A relação entre política, liberdade e violência.

Para o desenvolvimento do presente texto, nos centramos na concepção de política, de liberdade e de violência para Hannah Arendt. Para ela, a política é sinônima de liberdade. Para a autora, a política só é possível na esfera pública.

Na Grécia antiga, havia uma clara separação entre a esfera privada (dominada pela ética) e a esfera pública (espaço dominado pela política). Os gregos se reconheciam como coletividade, o que permitia a eles trabalhar pelo bem comum. A noção de coletividade é diferente da noção de massa. A política seria justamente a relação entre os sujeitos da coletividade em prol do bem comum, do bem de todos.

A modernidade não possui mais a noção de esfera pública, e garantiu ao sujeito a perda da esfera privada: tudo se transformou em uma enorme ação de publicidade. A modernidade é uma relação entre individualidades, entre sujeitos que não são “eus autênticos”, não são autônomos, não são singulares. Não pensam o “nós” como coletividade: são apenas a relação de indivíduos sem consciência coletiva. Nessa concepção, há praticamente uma impossibilidade da prática da política como os gregos a concebiam.

Para Arendt, para haver política, tem de haver esfera pública. E o sentido da política é a liberdade, essa liberdade como ação de criar o possível. A liberdade é a finalidade da política. E essa finalidade, perdida a esfera pública, onde se trabalharia em prol do bem comum, ainda é mantida na modernidade?

Essa finalidade estaria corrompida hoje. A política, desde Maquiavel, passou a definir-se como tomada e manutenção do poder, e não como liberdade. A modernidade trabalha com a noção de livre arbítrio, e não de liberdade, como os gregos clássicos. Trata-se de uma parte muito pequena da liberdade, de uma redução mesmo dessa liberdade à escolha entre elementos dados. Colocam-se elementos diante do indivíduo e dá-se a ele o “direito” de escolher entre o já dado.

Arendt separa o mundo entre reino da natureza (sem liberdade) e reino da liberdade (do homem): tirando-se as necessidades da natureza e suas leis, o ser humano pode criar todo o resto.

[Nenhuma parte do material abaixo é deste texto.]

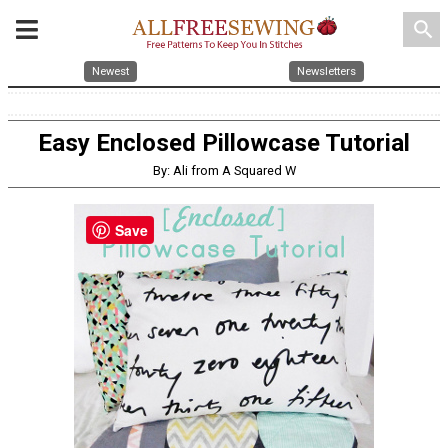
search
Newest
Newsletters
Easy Enclosed Pillowcase Tutorial
By: Ali from A Squared W
Save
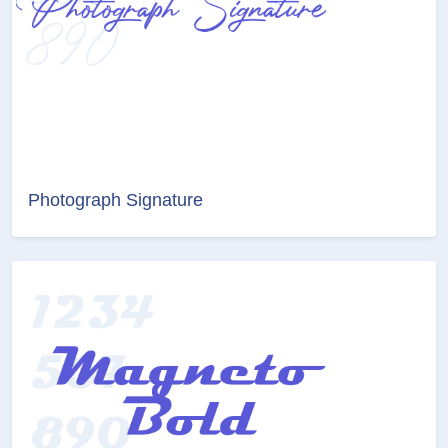
Photograph Signature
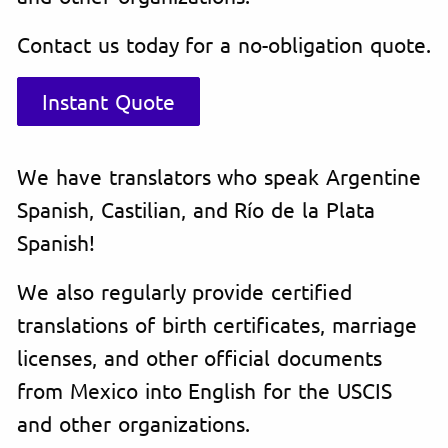
Contact us today for a no-obligation quote.
Instant Quote
We have translators who speak Argentine
Spanish, Castilian, and Río de la Plata
Spanish!
We also regularly provide certified
translations of birth certificates, marriage
licenses, and other official documents
from Mexico into English for the USCIS
and other organizations.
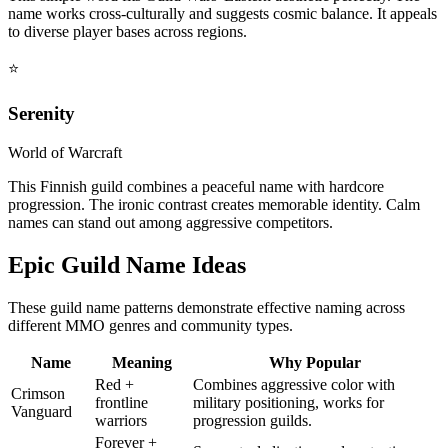
name works cross-culturally and suggests cosmic balance. It appeals
to diverse player bases across regions.
⭐
Serenity
World of Warcraft
This Finnish guild combines a peaceful name with hardcore
progression. The ironic contrast creates memorable identity. Calm
names can stand out among aggressive competitors.
Epic Guild Name Ideas
These guild name patterns demonstrate effective naming across
different MMO genres and community types.
Name
Meaning
Why Popular
Red +
Combines aggressive color with
Crimson
frontline
military positioning, works for
Vanguard
warriors
progression guilds.
Forever +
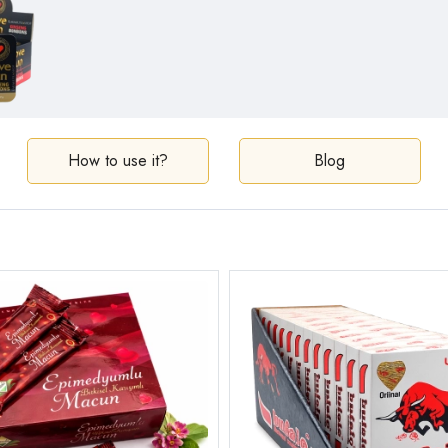
How to use it?
Blog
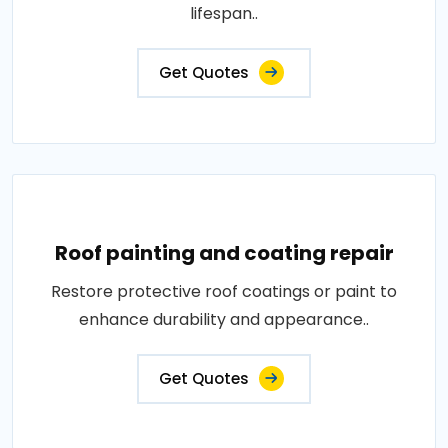
lifespan..
Get Quotes
Roof painting and coating repair
Restore protective roof coatings or paint to
enhance durability and appearance..
Get Quotes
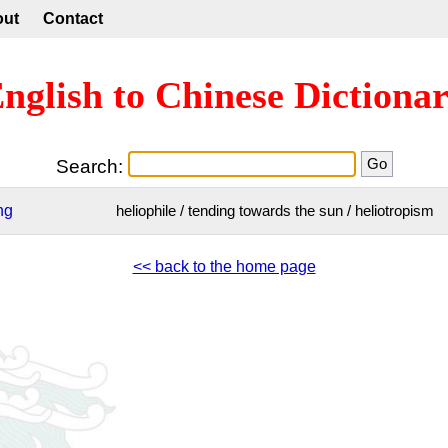
out
Contact
nglish to Chinese Dictiona
Search:
ng
heliophile / tending towards the sun / heliotropism
<< back to the home page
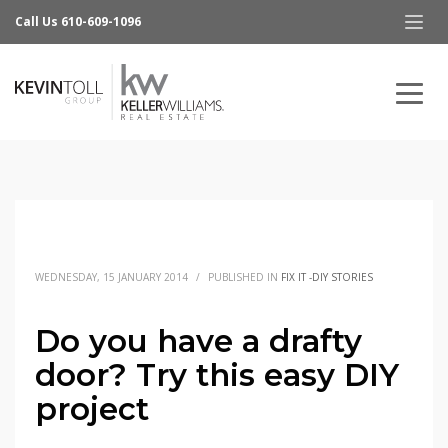
Call Us 610-609-1096
WEDNESDAY, 15 JANUARY 2014
/
PUBLISHED IN
FIX IT -DIY STORIES
Do you have a drafty
door? Try this easy DIY
project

O que faz o humano, humano, é a possibilidade e liberdade de criação de cadeias causais, novas.

Para Arendt, exercita-se a política quando o sujeito liga sua liberdade à imaginação, para criar novas cadeias causais. Somente onde há liberdade a política é possível. O fim da ética (esfera privada) é a felicidade; o fim da política (esfera pública) é a liberdade.

Se essa relação entre ética e política era prevalente na antiguidade grega, hoje a relação da política é com a violência, que “coisifica” o sujeito e é o avesso da ética. A violência desqualifica o sujeito como sujeito e o qualifica como objeto. O estado moderno é essencialmente ligado à violência.

Na modernidade, o capitalismo está instaurado, e a política, alimentada pelas relações capitalistas, busca favorecer esse sistema produtivo. Veja-se a relação entre os atores ditos “políticos” no filme Tropa de Elite, em especial no segundo filme da franquia.

A finalidade da política, no Estado moderno, passa a ser a própria violência e a guerra. Não mais a liberdade, como na Grécia antiga. E a violência chega a impedir a própria ética e a política, no entendimento de Hannah Arendt.

A política, munida da violência, exercitando-a abertamente em favor do capital, torna o homem um objeto, impede-o de ser livre (pois não se enquadraria nas relações causais aceitas pelo capitalismo), impede sua manifestação como sujeito ético e determinador de seu destino, de sua existência. Ele perde a autonomia que a ética lhe confere, perde sua autenticidade.

É pela violência, que impede a ética e a liberdade, que atua hoje a política, em favor do capital e das relações produtivas, que destruíram a noção de esfera privada e de esfera pública, em favor de uma publicidade que garante o controle de todas as ações livres.